Alan Rodger, senior research analyst, Butler Group, said: "It's certainly a mistake to look at IAM and see it as a series of technical implementations - business needs should be the key driver here. There is a huge scope of products available in this field, from single sign-on through authentication to federation, and any IAM implementation needs to map onto business needs explicitly - there are no hard and fast rules here."
Tim Farrell, CEO and co-founder of FutureSoft, agreed: "Any enterprise looking into this area must first have a very clear idea of its goals, so that it can match protection to its environment. Far too many enterprises try to implement a whole range of security widgets, which are ultimately self-defeating. The key is to identify the 20 per cent of data that is business-critical and protect that, rather than trying to protect everything."
Farrell also believes that mapping essential data is vital: "It's key to know and map exactly where your data is stored, and this is often not as easy as it sounds. Local machines can cache data for performance reasons, and this needs to be acknowledged and analysed. It's important not to get too paranoid and set your security levels too high, though, as it's perfectly possible to step back ten years in performance terms by encrypting all your storage and disabling caching."
Simon Godfrey, director of security solutions, CA, believes that IAM can be the most complex project going. "It's without doubt one of the most challenging projects a business can undertake, and people really are the key to this one. Technology is very much in second place. It's all about ensuring you have strong methodology and have best practice policies in place, as well as keeping the complex process on track with a high level of project governance. Ultimately, IAM is less of a project, more of a programme."

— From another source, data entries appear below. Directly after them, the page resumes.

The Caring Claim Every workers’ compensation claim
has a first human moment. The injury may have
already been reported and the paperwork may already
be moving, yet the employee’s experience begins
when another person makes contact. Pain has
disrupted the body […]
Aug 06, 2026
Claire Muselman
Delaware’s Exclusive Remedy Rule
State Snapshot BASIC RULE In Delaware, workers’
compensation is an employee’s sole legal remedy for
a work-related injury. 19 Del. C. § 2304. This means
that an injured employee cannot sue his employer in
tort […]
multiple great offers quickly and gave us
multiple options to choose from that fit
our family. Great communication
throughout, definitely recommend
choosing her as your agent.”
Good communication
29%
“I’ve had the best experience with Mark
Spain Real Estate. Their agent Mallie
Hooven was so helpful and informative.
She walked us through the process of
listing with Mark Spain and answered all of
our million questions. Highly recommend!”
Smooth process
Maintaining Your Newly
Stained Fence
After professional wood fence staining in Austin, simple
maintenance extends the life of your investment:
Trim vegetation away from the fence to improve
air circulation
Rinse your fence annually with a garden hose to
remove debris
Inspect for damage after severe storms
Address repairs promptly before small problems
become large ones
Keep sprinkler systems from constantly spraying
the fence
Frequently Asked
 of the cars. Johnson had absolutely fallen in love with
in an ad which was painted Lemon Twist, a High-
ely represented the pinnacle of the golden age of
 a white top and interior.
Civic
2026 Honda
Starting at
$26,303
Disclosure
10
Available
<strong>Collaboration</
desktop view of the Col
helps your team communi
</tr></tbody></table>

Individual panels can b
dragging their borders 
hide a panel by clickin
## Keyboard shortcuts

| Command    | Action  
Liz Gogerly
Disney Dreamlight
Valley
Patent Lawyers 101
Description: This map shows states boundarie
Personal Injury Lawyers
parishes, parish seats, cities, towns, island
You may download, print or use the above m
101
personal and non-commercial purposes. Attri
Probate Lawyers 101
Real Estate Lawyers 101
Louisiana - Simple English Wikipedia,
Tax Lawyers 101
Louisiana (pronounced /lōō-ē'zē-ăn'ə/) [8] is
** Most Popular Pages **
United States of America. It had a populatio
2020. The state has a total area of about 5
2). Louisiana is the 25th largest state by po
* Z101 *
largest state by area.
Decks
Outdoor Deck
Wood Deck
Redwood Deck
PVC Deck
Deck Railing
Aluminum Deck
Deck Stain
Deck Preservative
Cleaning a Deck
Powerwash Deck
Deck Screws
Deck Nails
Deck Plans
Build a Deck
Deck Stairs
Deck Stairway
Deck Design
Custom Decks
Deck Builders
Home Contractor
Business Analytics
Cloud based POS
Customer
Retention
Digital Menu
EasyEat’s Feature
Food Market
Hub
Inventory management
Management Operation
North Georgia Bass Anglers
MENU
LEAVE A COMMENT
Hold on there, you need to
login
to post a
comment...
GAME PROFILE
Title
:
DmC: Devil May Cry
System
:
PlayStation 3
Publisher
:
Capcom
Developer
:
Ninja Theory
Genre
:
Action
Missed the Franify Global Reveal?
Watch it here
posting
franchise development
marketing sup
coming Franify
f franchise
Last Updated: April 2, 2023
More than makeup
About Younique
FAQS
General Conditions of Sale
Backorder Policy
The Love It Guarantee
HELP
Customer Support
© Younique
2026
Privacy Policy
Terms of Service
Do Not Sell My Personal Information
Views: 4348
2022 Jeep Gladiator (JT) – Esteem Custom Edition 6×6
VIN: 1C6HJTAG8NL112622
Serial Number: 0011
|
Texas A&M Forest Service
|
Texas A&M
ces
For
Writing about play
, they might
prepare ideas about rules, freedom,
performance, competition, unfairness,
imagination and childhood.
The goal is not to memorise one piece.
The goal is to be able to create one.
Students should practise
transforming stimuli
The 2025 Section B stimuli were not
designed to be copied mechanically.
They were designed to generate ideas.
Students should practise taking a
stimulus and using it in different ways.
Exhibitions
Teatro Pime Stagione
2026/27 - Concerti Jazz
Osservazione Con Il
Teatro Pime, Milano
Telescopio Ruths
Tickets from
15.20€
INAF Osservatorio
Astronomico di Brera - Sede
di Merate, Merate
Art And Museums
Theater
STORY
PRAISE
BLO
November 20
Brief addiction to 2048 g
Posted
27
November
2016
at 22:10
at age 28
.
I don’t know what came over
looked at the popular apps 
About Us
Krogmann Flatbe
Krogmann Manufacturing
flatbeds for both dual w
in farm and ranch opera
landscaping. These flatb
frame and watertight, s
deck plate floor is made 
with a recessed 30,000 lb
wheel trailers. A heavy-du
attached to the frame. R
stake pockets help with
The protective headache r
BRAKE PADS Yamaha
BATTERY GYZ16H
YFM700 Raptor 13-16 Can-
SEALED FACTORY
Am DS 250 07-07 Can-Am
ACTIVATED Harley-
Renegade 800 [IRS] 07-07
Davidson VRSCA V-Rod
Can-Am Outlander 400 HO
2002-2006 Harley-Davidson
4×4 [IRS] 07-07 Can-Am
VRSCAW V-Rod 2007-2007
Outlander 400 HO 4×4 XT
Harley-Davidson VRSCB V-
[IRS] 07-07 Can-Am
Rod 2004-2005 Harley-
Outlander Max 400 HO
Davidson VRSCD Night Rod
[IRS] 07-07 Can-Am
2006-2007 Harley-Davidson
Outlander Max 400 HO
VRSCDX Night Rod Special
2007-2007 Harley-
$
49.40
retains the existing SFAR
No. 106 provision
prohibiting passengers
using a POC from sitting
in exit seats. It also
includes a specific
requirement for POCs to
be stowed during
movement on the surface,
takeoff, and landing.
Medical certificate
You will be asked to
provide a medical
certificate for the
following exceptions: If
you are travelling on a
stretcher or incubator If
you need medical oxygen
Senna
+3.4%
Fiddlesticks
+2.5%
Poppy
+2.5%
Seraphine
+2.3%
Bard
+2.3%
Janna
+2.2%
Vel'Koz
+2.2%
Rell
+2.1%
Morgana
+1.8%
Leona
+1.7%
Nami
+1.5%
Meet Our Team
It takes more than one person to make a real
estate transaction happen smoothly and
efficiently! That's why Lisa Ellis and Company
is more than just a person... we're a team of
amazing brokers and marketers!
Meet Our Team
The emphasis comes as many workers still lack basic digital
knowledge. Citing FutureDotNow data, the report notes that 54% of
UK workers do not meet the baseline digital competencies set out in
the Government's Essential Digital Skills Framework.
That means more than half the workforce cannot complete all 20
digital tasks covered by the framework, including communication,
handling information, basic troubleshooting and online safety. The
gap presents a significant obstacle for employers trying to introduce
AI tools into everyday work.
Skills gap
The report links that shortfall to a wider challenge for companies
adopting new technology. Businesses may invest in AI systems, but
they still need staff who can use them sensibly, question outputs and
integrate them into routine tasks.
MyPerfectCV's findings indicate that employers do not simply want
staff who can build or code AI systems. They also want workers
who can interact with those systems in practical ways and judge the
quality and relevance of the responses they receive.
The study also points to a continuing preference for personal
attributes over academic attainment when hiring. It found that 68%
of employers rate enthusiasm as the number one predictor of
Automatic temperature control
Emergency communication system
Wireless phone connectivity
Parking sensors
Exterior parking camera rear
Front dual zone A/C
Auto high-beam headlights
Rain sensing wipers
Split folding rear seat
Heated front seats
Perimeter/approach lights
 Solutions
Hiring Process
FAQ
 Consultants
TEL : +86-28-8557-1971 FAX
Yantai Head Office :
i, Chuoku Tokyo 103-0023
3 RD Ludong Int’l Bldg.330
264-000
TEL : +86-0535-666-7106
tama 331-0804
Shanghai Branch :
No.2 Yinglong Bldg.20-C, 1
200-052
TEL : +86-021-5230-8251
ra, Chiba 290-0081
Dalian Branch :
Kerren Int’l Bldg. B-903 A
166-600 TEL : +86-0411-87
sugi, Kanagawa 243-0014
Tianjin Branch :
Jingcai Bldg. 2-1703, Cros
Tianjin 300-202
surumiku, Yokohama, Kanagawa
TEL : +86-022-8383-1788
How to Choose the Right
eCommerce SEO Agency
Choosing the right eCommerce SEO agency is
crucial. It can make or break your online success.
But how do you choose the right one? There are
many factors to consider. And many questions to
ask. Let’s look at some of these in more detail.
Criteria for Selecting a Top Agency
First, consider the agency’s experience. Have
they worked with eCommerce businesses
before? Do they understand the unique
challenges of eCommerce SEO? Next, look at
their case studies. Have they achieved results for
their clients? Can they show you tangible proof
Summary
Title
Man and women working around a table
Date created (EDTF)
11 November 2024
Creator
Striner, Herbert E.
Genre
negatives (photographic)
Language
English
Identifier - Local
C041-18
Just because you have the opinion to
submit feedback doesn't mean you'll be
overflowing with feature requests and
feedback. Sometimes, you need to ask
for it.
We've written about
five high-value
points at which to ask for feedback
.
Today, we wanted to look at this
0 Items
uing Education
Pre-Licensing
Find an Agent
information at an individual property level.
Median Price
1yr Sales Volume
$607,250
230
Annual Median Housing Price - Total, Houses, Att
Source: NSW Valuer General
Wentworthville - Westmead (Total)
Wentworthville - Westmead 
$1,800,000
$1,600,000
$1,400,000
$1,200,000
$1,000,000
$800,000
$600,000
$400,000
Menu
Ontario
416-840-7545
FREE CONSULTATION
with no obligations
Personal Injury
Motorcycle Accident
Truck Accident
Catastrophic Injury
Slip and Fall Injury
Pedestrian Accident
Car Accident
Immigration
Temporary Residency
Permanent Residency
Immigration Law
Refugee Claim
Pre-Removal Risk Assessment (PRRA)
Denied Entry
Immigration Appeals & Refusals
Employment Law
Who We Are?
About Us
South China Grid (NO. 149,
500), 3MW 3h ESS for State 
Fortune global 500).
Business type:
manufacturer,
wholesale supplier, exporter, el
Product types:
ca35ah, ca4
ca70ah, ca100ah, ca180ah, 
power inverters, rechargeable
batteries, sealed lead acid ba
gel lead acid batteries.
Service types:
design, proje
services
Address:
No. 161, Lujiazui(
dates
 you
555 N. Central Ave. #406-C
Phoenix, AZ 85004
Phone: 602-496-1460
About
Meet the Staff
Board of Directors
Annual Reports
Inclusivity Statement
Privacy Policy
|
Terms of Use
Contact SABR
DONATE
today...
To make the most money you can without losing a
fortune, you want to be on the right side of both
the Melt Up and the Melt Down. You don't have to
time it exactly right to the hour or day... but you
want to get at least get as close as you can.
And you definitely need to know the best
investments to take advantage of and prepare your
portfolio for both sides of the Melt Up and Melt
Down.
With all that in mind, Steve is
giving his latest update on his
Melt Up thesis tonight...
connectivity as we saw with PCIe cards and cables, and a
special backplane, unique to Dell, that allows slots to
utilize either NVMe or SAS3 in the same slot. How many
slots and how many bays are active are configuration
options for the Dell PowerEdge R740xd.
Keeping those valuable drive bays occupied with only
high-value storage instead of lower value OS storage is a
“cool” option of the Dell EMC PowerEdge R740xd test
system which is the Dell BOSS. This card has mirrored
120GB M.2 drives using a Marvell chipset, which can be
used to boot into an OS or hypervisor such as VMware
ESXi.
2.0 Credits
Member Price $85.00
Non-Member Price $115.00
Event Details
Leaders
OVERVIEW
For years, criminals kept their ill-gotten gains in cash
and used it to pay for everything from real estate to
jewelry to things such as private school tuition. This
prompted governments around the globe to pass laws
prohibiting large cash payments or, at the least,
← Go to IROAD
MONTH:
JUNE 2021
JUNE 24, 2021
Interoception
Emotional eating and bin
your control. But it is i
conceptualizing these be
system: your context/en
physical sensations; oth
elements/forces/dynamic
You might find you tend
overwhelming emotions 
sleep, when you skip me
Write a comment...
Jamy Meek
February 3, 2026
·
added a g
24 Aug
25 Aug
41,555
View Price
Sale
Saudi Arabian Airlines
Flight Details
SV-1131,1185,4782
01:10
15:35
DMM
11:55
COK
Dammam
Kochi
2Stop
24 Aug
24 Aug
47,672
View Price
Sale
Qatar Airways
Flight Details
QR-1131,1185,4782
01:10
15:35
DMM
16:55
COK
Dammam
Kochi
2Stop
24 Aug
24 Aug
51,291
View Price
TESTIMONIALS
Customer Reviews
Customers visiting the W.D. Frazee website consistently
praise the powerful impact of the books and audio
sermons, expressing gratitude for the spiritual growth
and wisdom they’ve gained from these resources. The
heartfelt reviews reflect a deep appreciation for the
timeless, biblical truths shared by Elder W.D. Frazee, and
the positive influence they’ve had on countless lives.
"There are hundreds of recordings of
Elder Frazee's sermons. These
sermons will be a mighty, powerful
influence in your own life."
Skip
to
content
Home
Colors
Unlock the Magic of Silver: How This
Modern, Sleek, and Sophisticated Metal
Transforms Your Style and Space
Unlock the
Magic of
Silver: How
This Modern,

Many businesses will have begun an IAM programme some years ago, and often in single departments or for individual groups of users, such as secure sign-on tokens for remote workers or finance department staff. As demands and technology change, many large enterprises find they are operating several overlapping systems. The integration of these can be a headache, but will bring in extensive cost savings in the future.
This is one of the key benefits of IAM, explains Godfrey: "Often, identity management processes are either manual or semi-manual, and automating these can offer genuine cost benefits. A simple example here is password resets. These soak up huge amounts of helpdesk time, and deploying single sign-on can cut costs drastically. One implementation we did for BT ended up saving it $4.5m per year. And federating new services, such as web services, can cut rollout times and increase flexibility hugely."
The broadening scope of federated management systems makes the task of deployment more complex, but also far more rewarding. Once authenticated identities can be used in a portable fashion across autonomous security domains, administration efficiencies can be driven enormously. However, cross-domain B2B deployments are even more complex, and strict adherence to standards is critical to success.